Text zur Analyse
»»
Im Menü »Bilder« lassen sich die Btx-Seiten dynamisch als Bild oder als Bildfolge im CEPT-Format speichern. Die Konvertierung in die bekannten ST-Grafikformate und das Auslesen der reinen Textinformationen als ASCII-Datei sind ebenfalls vorgesehen. Für automatisierten Btx-Betrieb bietet die Box gleich mehrere sehr leistungsfähige Verfahren an. Selbstverständlich läßt sich die Tastatur mit Befehlssequenzen belegen. Die sogenannten »Jobs« zeichnen während der Arbeit im Btx-System alle Tastaturoperationen auf und stellen sie in einer speziellen Job-Datei jederzeit zur Verfügung.

Die Jobs lassen sich auch mit einem Texteditor als »,CLI«-Dateien entwerfen. Diese Dateien dürfen Steuerinformationen und Texte enthalten.

Wer noch mehr Leistung verlangt, muß auf den Boxtalk-Compiler warten (voraussichtliche Auslieferung im ersten Quartal 1989), der Pascal-ähnlichen Quelltext in ein Steuerprogramm übersetzt. Ein in der Box integrierter Interpreter versteht dieses Programm und setzt es in Btx-Steuerung um. Die Boxtalk-Sprache enthält Schleifenkonstrukte und logische Entscheidungen mit Auswertung der Rückmeldungen des Btx-Systems.

Im Menü »Einspielen« schicken Sie verschiedene Datentypen wie Bilder, Texte, Telesoftware (mit automatischer Formaterkennung) und sogar sogenannte transparente Daten an die entsprechenden Btx-Seiten ab. Die Seite für transparente Daten (*820#) läßt sich zum Austausch von Nicht-Text-Dateien nutzen.
««
Extrahierte Dateneinträge:
»»
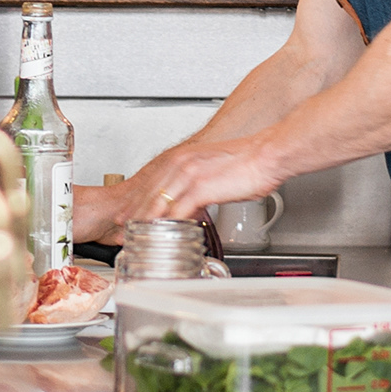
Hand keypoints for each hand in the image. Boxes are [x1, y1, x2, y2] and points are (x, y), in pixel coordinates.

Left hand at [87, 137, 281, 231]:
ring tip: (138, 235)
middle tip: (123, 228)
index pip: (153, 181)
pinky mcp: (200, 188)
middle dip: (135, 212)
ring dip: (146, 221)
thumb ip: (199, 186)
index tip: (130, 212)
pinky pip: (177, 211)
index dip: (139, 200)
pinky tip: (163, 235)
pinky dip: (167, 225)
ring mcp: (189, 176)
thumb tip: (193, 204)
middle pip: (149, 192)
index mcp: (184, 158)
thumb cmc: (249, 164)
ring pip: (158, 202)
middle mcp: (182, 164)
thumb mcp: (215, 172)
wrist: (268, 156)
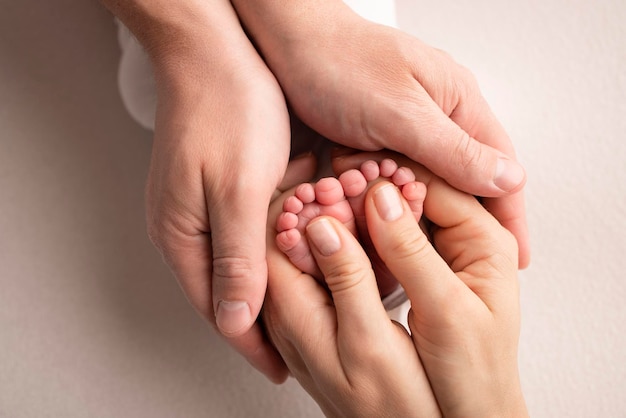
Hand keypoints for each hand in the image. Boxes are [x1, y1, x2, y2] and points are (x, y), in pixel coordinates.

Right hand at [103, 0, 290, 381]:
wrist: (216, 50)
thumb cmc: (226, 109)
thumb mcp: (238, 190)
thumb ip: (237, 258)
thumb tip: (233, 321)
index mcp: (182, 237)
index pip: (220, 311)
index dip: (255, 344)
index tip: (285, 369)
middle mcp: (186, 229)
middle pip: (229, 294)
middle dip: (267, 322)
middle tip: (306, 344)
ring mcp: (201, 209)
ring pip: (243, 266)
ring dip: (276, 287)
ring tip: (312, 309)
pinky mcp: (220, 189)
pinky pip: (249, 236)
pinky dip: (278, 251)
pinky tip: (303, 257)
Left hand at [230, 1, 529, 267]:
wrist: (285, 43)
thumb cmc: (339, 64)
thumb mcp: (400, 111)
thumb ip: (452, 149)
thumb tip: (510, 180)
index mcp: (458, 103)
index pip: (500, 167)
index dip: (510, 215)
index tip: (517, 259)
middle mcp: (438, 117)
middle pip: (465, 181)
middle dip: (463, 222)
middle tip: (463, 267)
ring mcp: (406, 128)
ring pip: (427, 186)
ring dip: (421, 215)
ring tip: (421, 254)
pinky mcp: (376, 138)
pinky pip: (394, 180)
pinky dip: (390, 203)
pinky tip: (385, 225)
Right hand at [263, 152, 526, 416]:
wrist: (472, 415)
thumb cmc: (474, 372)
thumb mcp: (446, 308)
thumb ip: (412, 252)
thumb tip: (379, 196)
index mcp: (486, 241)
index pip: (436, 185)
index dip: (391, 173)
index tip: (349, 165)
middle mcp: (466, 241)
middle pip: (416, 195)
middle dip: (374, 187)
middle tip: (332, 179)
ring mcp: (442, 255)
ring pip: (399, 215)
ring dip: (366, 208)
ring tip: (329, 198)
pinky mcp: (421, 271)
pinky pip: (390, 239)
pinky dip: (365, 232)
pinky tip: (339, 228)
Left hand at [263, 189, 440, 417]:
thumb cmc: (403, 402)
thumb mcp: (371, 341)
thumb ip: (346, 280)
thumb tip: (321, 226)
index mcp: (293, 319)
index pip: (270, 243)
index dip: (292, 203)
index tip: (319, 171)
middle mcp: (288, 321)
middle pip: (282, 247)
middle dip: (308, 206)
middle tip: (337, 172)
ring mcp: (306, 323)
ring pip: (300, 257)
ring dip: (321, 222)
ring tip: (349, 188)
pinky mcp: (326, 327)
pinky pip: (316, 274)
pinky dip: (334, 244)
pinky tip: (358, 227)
««
Aufgaben
a) Wann soll der Boxtalk-Compiler laut dem Text zur Btx-Box voraussichtlich ausgeliefert werden?
b) Knüpfen Sie an den Text zur Btx-Box an und führen Sie ihn nach seinem letzten Satz weiter.
Für diese Aufgaben spielen die Einträge keine Rolle.

Geordnete Lösungen
a) Voraussichtlich im ersten Quartal 1989.

b)
Sieht man von den üblichen Beta-Version-Problemen einmal ab, hat die phs-Box über ihre schon immer unbestrittenen Qualitäten als offenes Programm für den programmierenden Btx-Kenner hinaus erheblich an Wert für den reinen Anwender gewonnen (alle Routinen des im TDI-Modula geschriebenen Programms sind in Form von DEF-, LNK- und SYM-Dateien erhältlich). Einige Ungereimtheiten in der Bedienung sollte phs allerdings noch beseitigen.

Der »Btx/Vtx-Manager« von Drews EDV verzichtet von vorneherein auf Anbieterfunktionen oder direkte Beeinflussung durch externe Programme. Er ist speziell auf den Btx-Anwender ausgerichtet. Der Desktop des Btx-Managers gliedert sich in die GEM-Menüleiste, in ein Steuerfeld mit Auswahl-Icons und in das Btx-Fenster, das gut 75 Prozent des Bildschirms einnimmt. Größe und Darstellung der Btx-Seiten entsprechen fast deckungsgleich der 15 x 12-Matrix-Darstellung der phs-Box.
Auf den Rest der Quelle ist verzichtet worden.